I have a batch job which is parsing a CSV file and creating and processing records. At each row, I have to perform commits as I need to create entities and then use the results of the created entities.
As there is thousands of records, the performance is slow and I am trying to improve my performance.
I have code which looks something like this:
var data = ParseExcel(filePath);
Setup();
foreach (var batch in data.Split(20))
{
foreach (var row in batch)
{
try
{
ParseRow(row);
}
catch (Exception e)
{
JobLogger.Error(e, "Failed to parse row. Exception: " + e.Message);
throw;
}
}
_unitOfWork.Commit();
_unitOfWork.Dispose();
_unitOfWork = LifetimeScope.Resolve<Owned<IUnitOfWork>>().Value;
ClientRepository = LifetimeScope.Resolve<Owned<IEntityBaseRepository<Client>>>().Value;
My Dispose method looks like this:
public void Dispose()
{
_dbContext.Dispose();
_dbContext = null;
_dbFactory.Dispose();
_dbFactory = null;
GC.SuppressFinalize(this);
}
The intention here is that after each batch of records is processed, I want to refresh the unit of work by disposing of it and requesting that Autofac generates a new instance of it.

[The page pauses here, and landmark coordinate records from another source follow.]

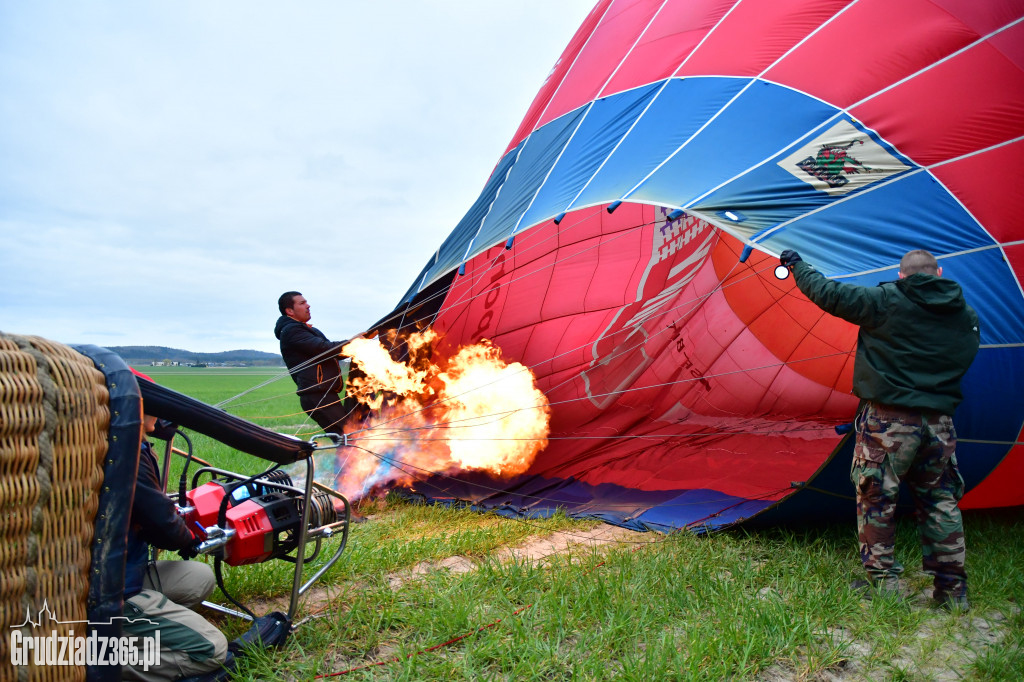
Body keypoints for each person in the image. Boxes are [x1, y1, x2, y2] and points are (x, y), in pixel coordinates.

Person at [779, 248, 979, 611]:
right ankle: (953, 592)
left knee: (876, 500)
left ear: (902, 276)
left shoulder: (886, 300)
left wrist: (797, 265)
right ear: (939, 273)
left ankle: (883, 586)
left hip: (889, 422)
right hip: (939, 423)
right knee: (940, 501)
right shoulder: (964, 313)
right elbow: (967, 355)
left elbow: (828, 293)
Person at [121, 397, 230, 680]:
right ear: (136, 409)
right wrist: (188, 539)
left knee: (200, 577)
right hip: (112, 592)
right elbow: (160, 521)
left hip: (128, 571)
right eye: (154, 406)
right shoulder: (125, 452)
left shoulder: (133, 443)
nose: (162, 415)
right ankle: (95, 660)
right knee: (213, 649)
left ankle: (142, 630)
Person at [274, 291, 360, 434]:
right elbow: (325, 349)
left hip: (325, 394)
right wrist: (354, 343)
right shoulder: (292, 331)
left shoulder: (309, 330)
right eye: (302, 303)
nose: (308, 305)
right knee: (350, 436)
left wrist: (357, 345)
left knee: (348, 438)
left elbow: (335, 353)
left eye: (306, 302)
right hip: (317, 396)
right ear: (289, 311)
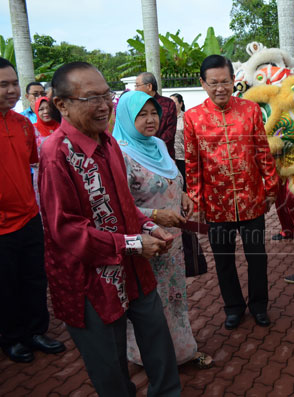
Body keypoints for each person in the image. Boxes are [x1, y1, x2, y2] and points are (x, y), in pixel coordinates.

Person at [38, 61, 180, 397]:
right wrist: (134, 243)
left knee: (160, 347)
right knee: (111, 371)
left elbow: (125, 206)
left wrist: (149, 226)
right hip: (91, 283)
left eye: (107, 96)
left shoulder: (109, 143)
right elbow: (67, 231)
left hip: (135, 271)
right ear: (62, 104)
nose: (104, 106)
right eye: (91, 98)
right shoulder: (56, 154)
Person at [112, 90, 213, 369]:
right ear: (125, 117)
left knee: (176, 298)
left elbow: (171, 177)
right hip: (147, 244)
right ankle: (150, 358)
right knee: (149, 304)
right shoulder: (120, 153)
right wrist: (155, 215)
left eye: (153, 113)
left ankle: (183, 350)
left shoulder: (156, 144)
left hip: (173, 242)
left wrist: (182, 196)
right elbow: (118, 208)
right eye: (141, 114)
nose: (149, 120)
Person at [185, 55, 279, 330]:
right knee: (223, 261)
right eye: (213, 83)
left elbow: (262, 151)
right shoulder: (193, 118)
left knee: (257, 258)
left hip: (251, 199)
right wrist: (196, 198)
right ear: (203, 83)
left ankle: (259, 306)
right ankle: (233, 307)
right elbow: (192, 163)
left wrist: (271, 187)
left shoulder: (250, 110)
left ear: (233, 80)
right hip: (216, 204)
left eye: (225, 81)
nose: (220, 88)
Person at [0, 57, 65, 364]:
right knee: (6, 285)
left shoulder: (23, 124)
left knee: (35, 278)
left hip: (28, 217)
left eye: (14, 83)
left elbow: (31, 164)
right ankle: (11, 338)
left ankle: (37, 331)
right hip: (1, 229)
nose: (12, 90)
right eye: (4, 85)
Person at [171, 92, 208, 277]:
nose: (172, 105)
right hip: (176, 158)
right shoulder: (168, 120)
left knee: (190, 187)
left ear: (180, 103)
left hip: (188, 157)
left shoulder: (187, 118)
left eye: (174, 102)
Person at [135, 72, 177, 159]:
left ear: (149, 86)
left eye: (137, 85)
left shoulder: (168, 104)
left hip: (164, 154)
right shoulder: (136, 105)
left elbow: (170, 132)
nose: (135, 89)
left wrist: (153, 147)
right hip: (141, 154)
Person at [31, 96, 60, 205]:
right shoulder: (32, 130)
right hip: (42, 175)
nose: (46, 111)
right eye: (41, 109)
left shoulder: (62, 128)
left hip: (62, 173)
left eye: (48, 108)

However, at the moment when I'm adding an item to my ClientRepository, it falls over with an error:
The operation cannot be completed because the DbContext has been disposed.
My ClientRepository is using a generic repository class which looks like this:
public class EntityBaseRepository<T> : IEntityBaseRepository<T> where T : class, IEntityBase, new()
{
private DataContext _dataContext;
#region Properties
protected IDbFactory DbFactory
{
get;
}
protected DataContext DbContext => _dataContext ?? (_dataContext = DbFactory.Initialise());
public EntityBaseRepository(IDbFactory dbFactory)
{
DbFactory = dbFactory;
}
#endregion
Here is part of my UnitOfWork:
public class UnitOfWork : IUnitOfWork, IDisposable
{
private IDbFactory _dbFactory;
private DataContext _dbContext;
public UnitOfWork(IDbFactory dbFactory)
{
_dbFactory = dbFactory;
}
public DataContext DbContext => _dbContext ?? (_dbContext = _dbFactory.Initialise());
public void Commit()
{
DbContext.Commit();
}
Any thoughts on why I am still getting this error?
To ensure I get a fresh instance of my UnitOfWork after each batch of operations, I retrieve a reference to my current Autofac lifetime scope and ask Autofac to give me a new lifetime scope inside a using statement, then I use Autofac to register and resolve those dependencies. Some of my services also depend on the UnitOfWork so it was important that I get fresh instances of those dependencies too.
Here's a cut-down snippet:
foreach (var batch in data.Split(10))
{
using (var scope = LifetimeScope.BeginLifetimeScope("UnitOfWork", b =>
{
b.RegisterType<UnitOfWork>().AsImplementedInterfaces().InstancePerLifetimeScope();
b.RegisterType<MyService>().AsImplementedInterfaces().PropertiesAutowired().InstancePerLifetimeScope();
b.RegisterGeneric(typeof(EntityBaseRepository<>)).As(typeof(IEntityBaseRepository<>)).InstancePerLifetimeScope();
}))
{
UnitOfWork = scope.Resolve<IUnitOfWork>();
MyService = scope.Resolve<IMyService>();
foreach (var row in batch)
{
try
{
ParseRow(row);
}
catch (Exception e)
{
JobLogger.Error(e, "Failed to parse row. Exception: " + e.Message);
throw;
}
}
}
}
In the above code, I gave the name 'UnitOfWork' to the nested lifetime scope.
With this code in place, the performance of the job dramatically improved as this time I was not reusing the same UnitOfWork instance which was tracking tens of thousands of changes as it processed the file.
Additionally, I stopped splitting the data into batches of 10 - I decided to retrieve a new UnitOfWork after processing each row instead as each row already involved inserting data into at least 10 different tables.